Each file line contains the following parts which are separated by blanks:
Name(s) of the host; multiple names for the same host are separated by commas when specified
Public key
Comment (optional).
The file format is described under sshd (8) in the OpenSSH man pages.
The client uses this file in addition to the user-specific file $HOME/.ssh/known_hosts to ensure that it is connected to the intended remote host.
/etc/ssh/ssh_host_rsa_key/etc/ssh/ssh_host_dsa_key/etc/ssh/ssh_host_ecdsa_key/etc/ssh/ssh_host_ed25519_key
These files contain the private sections of the host keys and are used for rhosts authentication (Hostbased Authentication):
In the case of rhosts authentication (see "Authentication between OpenSSH client ssh and server sshd"), ssh uses the ssh-keysign (8) utility to access the host key. (ssh-keysign (8) is described in the OpenSSH man pages.) The effective user ID (setuid) of ssh then need not necessarily be the root authorization. By default ssh does not have the root authorization as effective authorization.
$HOME/.rhosts
This file contains a list of the host/user pairs which are permissible for a login and which are required for rhosts authentication. Note that this file is also used by rlogin and rsh and is therefore not secure.
Each line in the $HOME/.rhosts file contains a host name in canonical form (as supplied by the name server) and a user name on this host. The host name and user name are separated by a blank.
If the user’s home directory is located in an NFS partition, it can be that the file must be readable for all on some computers because the server daemon sshd reads the file as root. Furthermore, the user must be the owner of this file, and no other user may have write permission for the file.

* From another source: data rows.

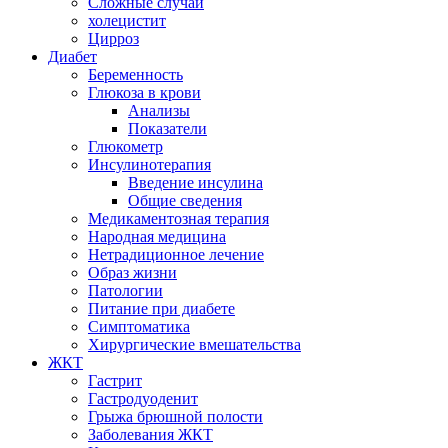
Сложные случаи
холецистит
Цирроз
Диабет
Беременность
Глюкоза в крови
Анализы
Показатели
Глюкометр
Инсулинотерапия
Введение инсулина
Общие сведения
Медикаментозная терапия
Народная медицина
Нетрадиционное лечение
Образ жизни
Патологии
Питание при диабете
Симптоматика
Хирургические вмешательства
ЖКТ
Гастрит
Гастродуоденит
Грыжа брюшной полости
Заболевания ЖКТ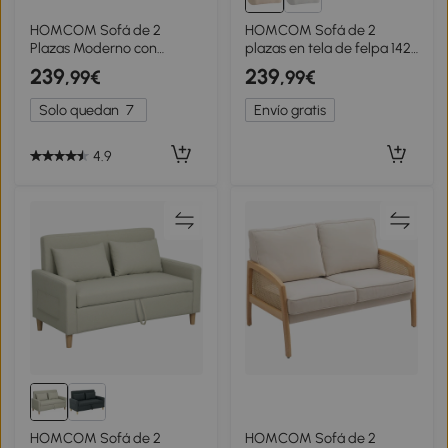
HOMCOM Sofá de 2
HOMCOM Sofá de 2
Plazas Moderno con
plazas en tela de felpa 142
Reposabrazos y Patas de
cm con respaldo y asiento
239
239
,99€
,99€
Madera Carga 240 kg para
curvados, no requiere
Dormitorio Oficina
ensamblaje, Beige
Solo quedan
7
Envío gratis
114x71x82 cm Beige
4.9
HOMCOM Sofá de 2
HOMCOM Sofá de 2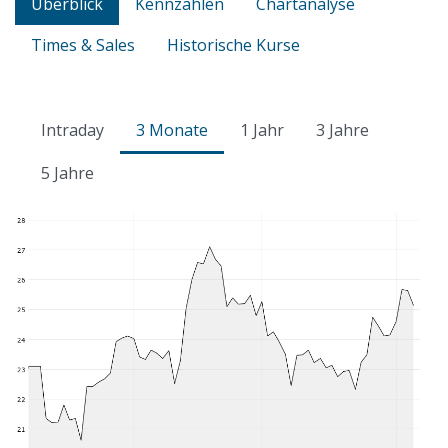
Überblick
Kennzahlen
Chartanalyse
Times & Sales
Historische Kurse
Intraday
3 Monate
1 Jahr
3 Jahre
5 Jahre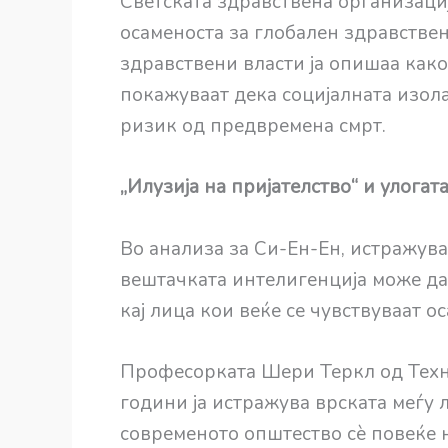
Светската здравствена организациј
осаменоста за глобален здравствен
здравствени власти ја опишаа как
покажуваат дека социјалната изола
ризик од предвремена смрт.
„Илузија на пријателство“ и улогат
Во анализа за Си-Ен-Ен, истражув
вештачката интелигенција може да 
кај лица кои веќе се чувствуваат о
Професорката Шери Теркл од Техно
години ја истражува врската меѓу л
современото општество сè повеќе 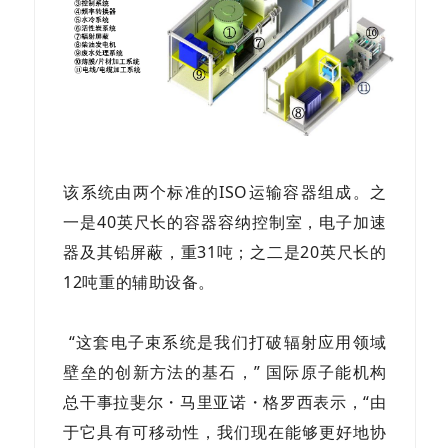
该系统由两个标准的ISO运输容器组成。之
一是40英尺长的容器容纳控制室，电子加速
器及其铅屏蔽，重31吨；之二是20英尺长的
12吨重的辅助设备。
“这套电子束系统是我们打破辐射应用领域
壁垒的创新方法的基石，” 国际原子能机构
总干事拉斐尔・马里亚诺・格罗西表示，“由
于它具有可移动性，我们现在能够更好地协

For most computers the recommended permissions are read/write for the user and no access right for all other users.
By default sshd is set so that is permits rhosts authentication only after RSA host authentication has been successfully completed. If the client’s host key does not exist in the /etc/ssh/ssh_known_hosts file on the server system, it can be stored in the $HOME/.ssh/known_hosts file. This is done most simply by using ssh to set up a connection from the server system to the client. The host key is then automatically stored in $HOME/.ssh/known_hosts.
$HOME/.shosts
This file is used in exactly the same way as $HOME/.rhosts. The $HOME/.shosts file enables rhosts authentication to be used without permitting a login via rlogin or rsh.
/etc/hosts.equiv
This file is used during rhosts authentication. It contains the host names in canonical form. A host name is contained in each line. A complete description can be found under sshd (8) in the OpenSSH man pages. If the client’s host is included in the file and the user name matches on client and server, the login is permitted automatically provided a successful RSA-host authentication is not also required. The RSA-host authentication is usually required.
Only users with root authorization should be able to write to the file.
/etc/ssh/shosts.equiv
This file is used in exactly the same ways as the /etc/hosts.equiv file. /etc/ssh/shosts.equiv can be helpful to permit a login with ssh, but not with rsh or rlogin.
/etc/ssh/sshrc
This file contains commands which ssh performs when logging in the user before the user shell (or the user command) is started (see also the section “Login session and command execution on a remote computer”). A complete description of the /etc/ssh/sshrc file can be found under sshd (8) in the OpenSSH man pages.
$HOME/.ssh/rc
This file contains commands which ssh performs when login in the user before the user shell (or the user command) is started (see also the section “Login session andcommand execution on a remote computer”). A complete description of the /etc/ssh/sshrc file can be found under sshd (8) in the OpenSSH man pages.
$HOME/.ssh/environment
This file contains additional definitions for environment variables.